▶ **Listed entries**
*** Begin section ***
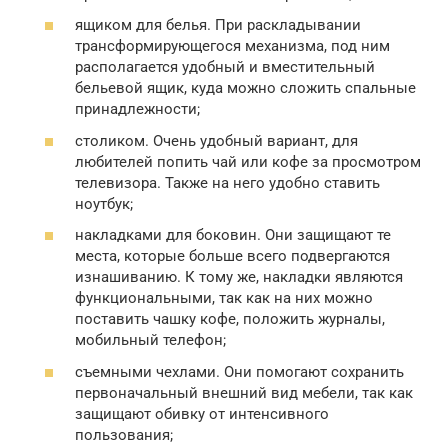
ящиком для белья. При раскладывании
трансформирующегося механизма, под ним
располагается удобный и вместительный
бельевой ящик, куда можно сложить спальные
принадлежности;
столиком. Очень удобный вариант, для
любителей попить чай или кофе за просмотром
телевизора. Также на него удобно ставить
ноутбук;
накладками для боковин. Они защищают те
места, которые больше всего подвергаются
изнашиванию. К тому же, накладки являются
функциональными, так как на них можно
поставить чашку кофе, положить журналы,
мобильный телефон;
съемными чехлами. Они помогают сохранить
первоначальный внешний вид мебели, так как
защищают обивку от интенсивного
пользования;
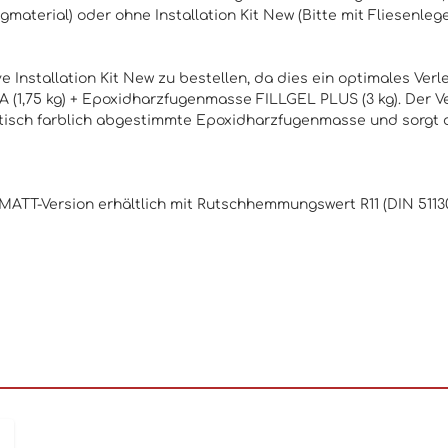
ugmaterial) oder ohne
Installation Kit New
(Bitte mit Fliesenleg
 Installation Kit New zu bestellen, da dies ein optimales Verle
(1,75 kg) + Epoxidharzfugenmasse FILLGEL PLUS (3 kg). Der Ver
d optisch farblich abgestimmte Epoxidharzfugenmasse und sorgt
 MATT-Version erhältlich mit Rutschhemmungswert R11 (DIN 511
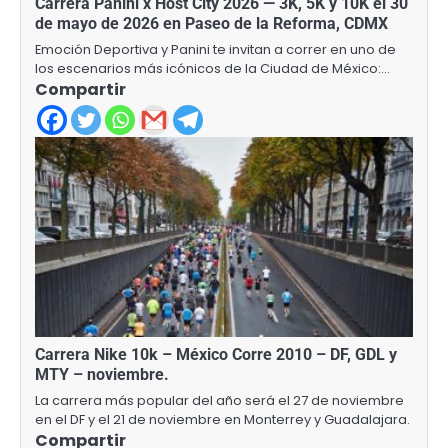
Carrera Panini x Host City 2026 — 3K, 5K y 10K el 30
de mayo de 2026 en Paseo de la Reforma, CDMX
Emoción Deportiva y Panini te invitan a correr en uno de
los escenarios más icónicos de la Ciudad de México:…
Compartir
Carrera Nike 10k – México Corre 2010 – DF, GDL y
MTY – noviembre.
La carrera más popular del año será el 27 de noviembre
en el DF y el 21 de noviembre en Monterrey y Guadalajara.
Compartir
*** End section ***
*** Begin section ***
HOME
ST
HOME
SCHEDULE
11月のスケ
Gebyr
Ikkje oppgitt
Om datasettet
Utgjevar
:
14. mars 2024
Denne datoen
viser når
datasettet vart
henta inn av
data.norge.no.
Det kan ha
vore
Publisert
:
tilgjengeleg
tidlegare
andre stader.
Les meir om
*** End section ***
▶ **Problem requirements**
Copy the rows from the line containing "ящиком для белья. При раскладывании" through the line containing "любителей попить чай или кофе за просмотром", inclusive, replacing "чай" with "какао" and leaving everything else untouched.

▶ **Reply to the task**
ящиком для белья. При раскладывании
трансформирующегося механизма, под ним
располагается удобный и вместительный
бельевой ящик, куда можно сложить спальные
принадлежности;
столиком. Очень удобный вариант, для
любителей попить какао или кофе за просмотром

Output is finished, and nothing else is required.